DT4ECG: A Dual-Task Learning Framework for ECG-Based Human Identity Recognition and Human Activity Detection
Siyu You, Boyuan Gu, Yanhui Yang, Shiyu Yu, Shisheng Guo
TL;DR
DT4ECG tackles the problem of simultaneously identifying individuals and detecting activities from ECG signals. The authors propose a dual-task framework built on a 1D-CNN backbone with 1D residual modules, augmented by a novel Sequence Channel Attention (SCA) mechanism and GradNorm to balance multi-task gradients. Key contributions include the integration of SCA for joint channel and temporal feature refinement, the use of GradNorm to harmonize training across tasks, and validation on a custom multi-condition ECG dataset achieving 99.12% identity accuracy and 90.11% activity accuracy.
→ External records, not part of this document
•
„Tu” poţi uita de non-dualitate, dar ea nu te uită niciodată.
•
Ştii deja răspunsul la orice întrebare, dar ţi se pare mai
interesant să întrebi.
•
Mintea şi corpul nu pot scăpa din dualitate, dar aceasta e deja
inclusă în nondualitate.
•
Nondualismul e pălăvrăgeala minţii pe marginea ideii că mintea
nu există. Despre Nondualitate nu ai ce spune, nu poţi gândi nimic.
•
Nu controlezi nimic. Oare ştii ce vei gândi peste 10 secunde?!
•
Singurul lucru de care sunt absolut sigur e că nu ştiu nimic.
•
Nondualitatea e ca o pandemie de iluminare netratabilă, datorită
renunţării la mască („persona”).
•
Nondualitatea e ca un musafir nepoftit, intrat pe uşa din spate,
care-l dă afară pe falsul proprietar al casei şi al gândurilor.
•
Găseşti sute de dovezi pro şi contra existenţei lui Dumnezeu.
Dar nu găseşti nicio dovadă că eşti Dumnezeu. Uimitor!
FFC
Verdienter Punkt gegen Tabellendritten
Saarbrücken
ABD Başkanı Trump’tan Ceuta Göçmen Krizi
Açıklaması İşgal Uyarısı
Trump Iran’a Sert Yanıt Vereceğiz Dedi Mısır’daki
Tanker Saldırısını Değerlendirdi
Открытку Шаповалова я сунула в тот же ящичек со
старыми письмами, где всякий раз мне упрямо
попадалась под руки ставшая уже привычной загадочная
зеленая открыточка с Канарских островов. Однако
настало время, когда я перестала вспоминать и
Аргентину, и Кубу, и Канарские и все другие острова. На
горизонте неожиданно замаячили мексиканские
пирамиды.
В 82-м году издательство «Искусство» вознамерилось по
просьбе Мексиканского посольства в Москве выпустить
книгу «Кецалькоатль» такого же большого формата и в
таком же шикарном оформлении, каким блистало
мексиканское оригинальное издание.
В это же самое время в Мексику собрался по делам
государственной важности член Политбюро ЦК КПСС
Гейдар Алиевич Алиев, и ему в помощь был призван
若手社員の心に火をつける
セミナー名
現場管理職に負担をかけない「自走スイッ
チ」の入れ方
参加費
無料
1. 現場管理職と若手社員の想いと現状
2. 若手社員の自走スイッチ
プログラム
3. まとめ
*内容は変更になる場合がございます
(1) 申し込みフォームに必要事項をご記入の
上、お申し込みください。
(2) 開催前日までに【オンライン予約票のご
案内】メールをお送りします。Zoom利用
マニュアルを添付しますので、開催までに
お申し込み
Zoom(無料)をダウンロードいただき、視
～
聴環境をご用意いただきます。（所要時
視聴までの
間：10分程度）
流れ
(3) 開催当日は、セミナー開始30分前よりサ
The results suggest strong potential for ECG-based biometrics to enable secure, context-aware health and user experiences in wearables and smart devices.
Abstract
This article introduces DT4ECG, an innovative dual-task learning framework for Electrocardiogram (ECG)-based human identity recognition and activity detection. The framework employs a robust one-dimensional convolutional neural network (1D-CNN) backbone integrated with residual blocks to extract discriminative ECG features. To enhance feature representation, we propose a novel Sequence Channel Attention (SCA) mechanism, which combines channel-wise and sequential context attention to prioritize informative features across both temporal and channel dimensions. Furthermore, to address gradient imbalance in multi-task learning, we integrate GradNorm, a technique that dynamically adjusts loss weights based on gradient magnitudes, ensuring balanced training across tasks. Experimental results demonstrate the superior performance of our model, achieving accuracy rates of 99.12% in ID classification and 90.11% in activity classification. These findings underscore the potential of the DT4ECG framework in enhancing security and user experience across various applications such as fitness monitoring and personalized healthcare, thereby presenting a transformative approach to integrating ECG-based biometrics in everyday technologies.